Secondo i dati comunicati dal primario del reparto Malattie Infettive dell'ospedale di Bolzano Peter Mian, presente alla colazione e momento di riflessione a Casa Emmaus assieme all’assessore provinciale alla sanità Martha Stocker, l’Aids continua anche in Alto Adige la sua lenta diffusione. Le persone infettate dal 1985 al 20 novembre 2014 in Alto Adige sono 826. L'incidenza dell'infezione da Hiv è stabile dal 1990 in poi, mediamente si registrano 20 nuovi casi all’anno.

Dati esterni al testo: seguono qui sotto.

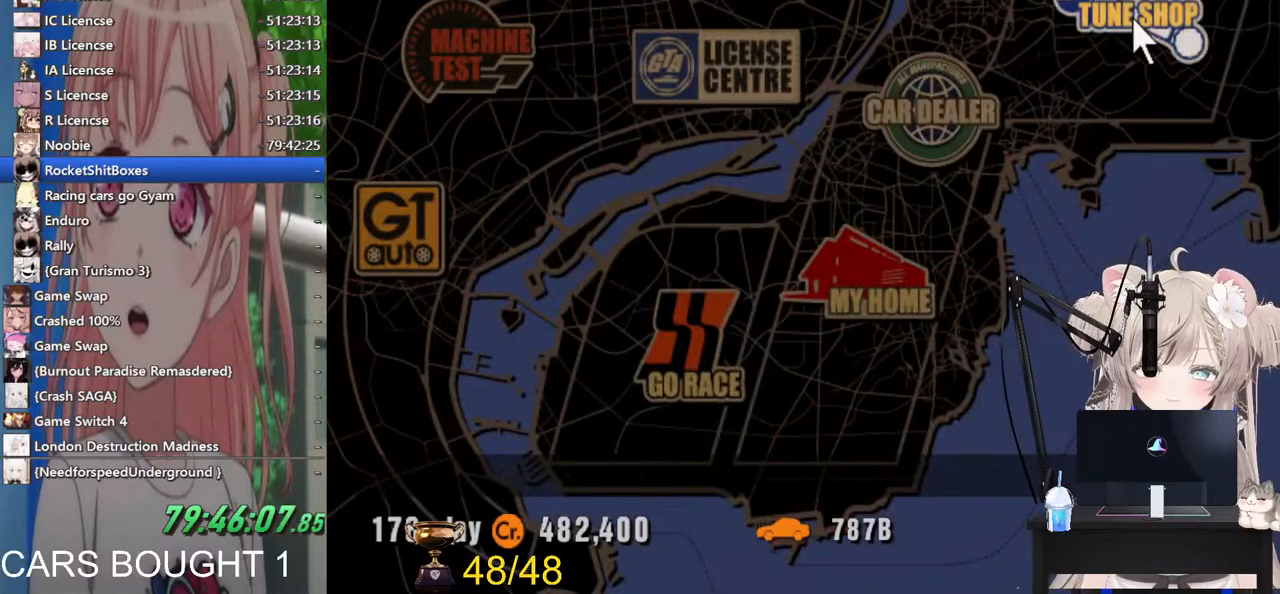
{"buttons": [], "left_stick": "center", "right_stick": "center", "events": [[117, "CROSS", "up"]]}
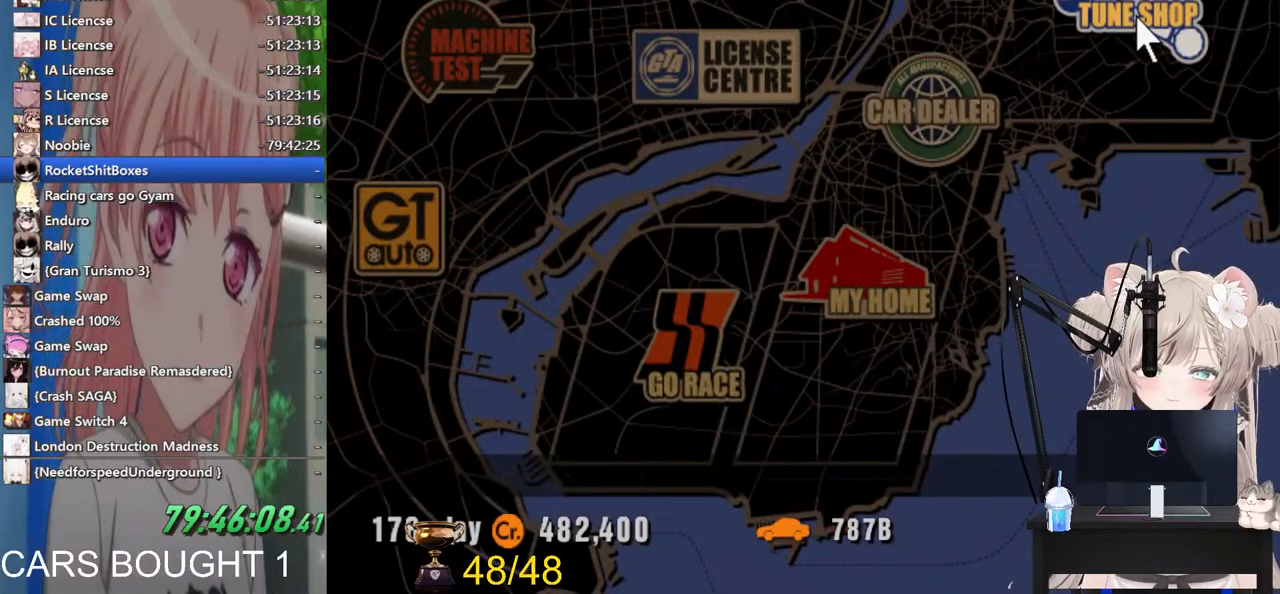
{"buttons": [], "left_stick": "center", "right_stick": "center", "events": []}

Nel 2014 sono state riscontrate 22 nuove infezioni, di queste persone nessuna è tossicodipendente.
«È la dimostrazione che anche se la malattia non è più mortale come una volta è necessaria una costante informazione e attività di prevenzione», ha detto Diego Vanzan, responsabile di Casa Emmaus.

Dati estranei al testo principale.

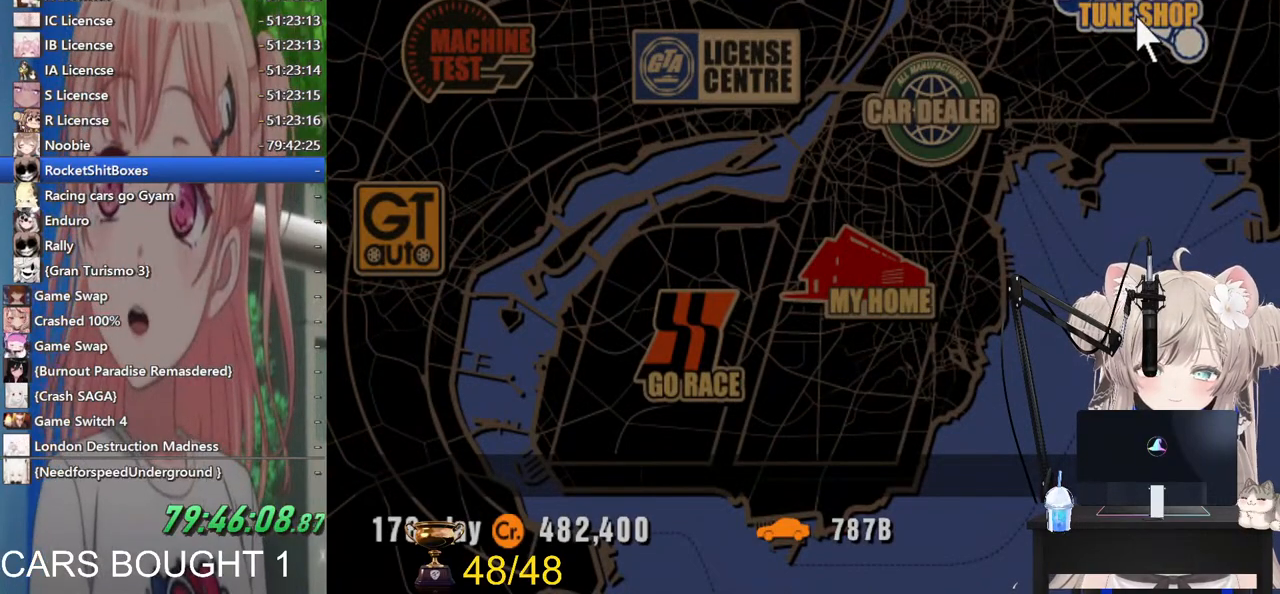
{"buttons": [], "left_stick": "center", "right_stick": "center", "events": []}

Oggi l'associazione "Pro Positiv", nell’ambito di una serie di iniziative di sensibilizzazione, offrirà la possibilità di effettuare gratuitamente il test Hiv rapido in totale anonimato con risposta dopo pochissimi minuti. Il tutto avverrà dalle 14 alle 18 all'interno del parco della Stazione. Presente lo staff di specialisti di "Pro Positiv" assieme a un medico infettivologo. A disposizione anche un mezzo mobile della Croce Rossa dove verrà effettuato il test.